The concept of carbon footprints is a familiar one to most: the more you travel, the bigger house you have, the more you consume, the more the footprint grows. Today, there are a plethora of tools to help us dig deeper into the nature of our impact on the climate. Carbon footprint calculators have been developed by everyone from conservation.org to the BBC and are growing more complex in our increasingly data-driven world. Calculating a personal carbon footprint and one for an organisation, while certainly different, are based on the same concept — measuring impact. But obviously with a goods or service-producing organisation, those ripples of impact are much larger.
In Australia, impact is broken down with the company at the centre and out to the radiating influence of what they’re producing, the effect of that, and so on. An organisation’s carbon footprint is measured by the Clean Energy Regular (CER) and is broken down into 3 scopes.
An organisation can measure its footprint by examining its processes and activities like this:
Scope 1 emissions
Scope 1 is direct emissions from company-owned and controlled resources. This includes manufacturing processes, emissions from office energy consumption, and company vehicles. It is essentially all the emissions the company itself creates to make its product or deliver its services.
Scope 2 emissions
Scope 2 are indirect emissions from the generation of purchased energy. That means, taking into account emissions that are created to generate the energy that an organisation purchases from a utility provider. The actual use of the energy is counted in scope 1, so scope 2 is about taking accountability for the ripple effect of generating the energy in the first place.
Scope 3 emissions
Scope 3 emissions is everything else. It includes all the upstream and downstream emissions related to the company’s activities. For example, if the company sells a product, scope 3 takes into account the emissions generated from the use of that product by the customer. It also takes into account the emissions generated to produce the things that go into making the product. For example, materials, components, parts or ingredients. It even takes into account things like office furniture, IT support, employee travel, transportation and distribution, and end of life – which means looking at how packaging or waste generated are disposed of.

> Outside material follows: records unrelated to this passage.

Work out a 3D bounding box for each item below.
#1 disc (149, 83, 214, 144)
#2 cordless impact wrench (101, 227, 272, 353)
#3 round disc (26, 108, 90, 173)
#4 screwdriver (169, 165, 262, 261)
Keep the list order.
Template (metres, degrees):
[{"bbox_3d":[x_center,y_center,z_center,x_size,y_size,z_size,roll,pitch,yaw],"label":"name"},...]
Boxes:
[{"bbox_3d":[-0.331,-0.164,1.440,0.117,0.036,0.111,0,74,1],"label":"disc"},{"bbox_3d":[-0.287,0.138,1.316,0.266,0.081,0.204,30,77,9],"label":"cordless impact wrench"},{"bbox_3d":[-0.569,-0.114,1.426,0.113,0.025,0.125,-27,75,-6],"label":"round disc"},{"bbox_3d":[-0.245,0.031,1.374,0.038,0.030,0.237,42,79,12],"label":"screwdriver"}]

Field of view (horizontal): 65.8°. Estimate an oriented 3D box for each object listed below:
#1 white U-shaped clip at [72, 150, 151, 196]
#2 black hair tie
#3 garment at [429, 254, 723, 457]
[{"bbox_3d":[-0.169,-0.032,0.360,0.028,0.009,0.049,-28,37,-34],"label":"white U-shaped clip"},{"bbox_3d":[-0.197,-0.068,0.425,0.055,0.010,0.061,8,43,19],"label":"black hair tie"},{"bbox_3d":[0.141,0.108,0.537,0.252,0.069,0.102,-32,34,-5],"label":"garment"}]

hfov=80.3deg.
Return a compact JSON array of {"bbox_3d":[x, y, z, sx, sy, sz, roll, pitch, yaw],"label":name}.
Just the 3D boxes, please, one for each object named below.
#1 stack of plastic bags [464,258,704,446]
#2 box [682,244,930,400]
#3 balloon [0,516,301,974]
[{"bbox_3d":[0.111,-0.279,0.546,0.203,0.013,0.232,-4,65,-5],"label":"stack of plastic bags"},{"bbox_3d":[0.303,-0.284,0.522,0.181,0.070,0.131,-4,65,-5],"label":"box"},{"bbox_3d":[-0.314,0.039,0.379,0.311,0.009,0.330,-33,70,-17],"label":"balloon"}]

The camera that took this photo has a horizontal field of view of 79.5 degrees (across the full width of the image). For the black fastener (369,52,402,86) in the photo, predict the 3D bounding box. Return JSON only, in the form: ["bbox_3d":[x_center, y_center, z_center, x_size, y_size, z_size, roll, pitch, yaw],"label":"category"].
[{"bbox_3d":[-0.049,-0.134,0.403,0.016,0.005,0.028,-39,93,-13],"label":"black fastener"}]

In calculating emissions, some companies find they can lower their impact by introducing or changing current operating systems to reduce their emissions and their impact on the climate and the health of the environment. However, there are also emissions that are unavoidable or can’t yet be reduced due to current technological limitations.
Increasingly, companies are electing to resolve these unavoidable emissions through offsetting. Carbon Offsets work by giving these entities a certificate of emissions reduction as a means to both give back to the environment and invest in its future. In Australia, Australian Carbon Credit Units (ACCUs) are accrued by carbon abatement projects, which companies can purchase to offset their unavoidable emissions.
In partnering with carbon project managers, GreenCollar’s technical team calculates the project’s potential carbon abatement potential and commercial viability. Using an array of data collection, monitoring and reporting techniques, GreenCollar is able to accurately calculate and enhance the carbon abatement potential of ACCU-generating carbon projects. GreenCollar also works with businesses to develop high-quality, high-integrity offset portfolios, based on extensive due diligence, that enable businesses to move towards net zero goals and develop new carbon neutral products or services, fuelled by projects that deliver significant environmental, social and economic benefits in addition to the measured offset.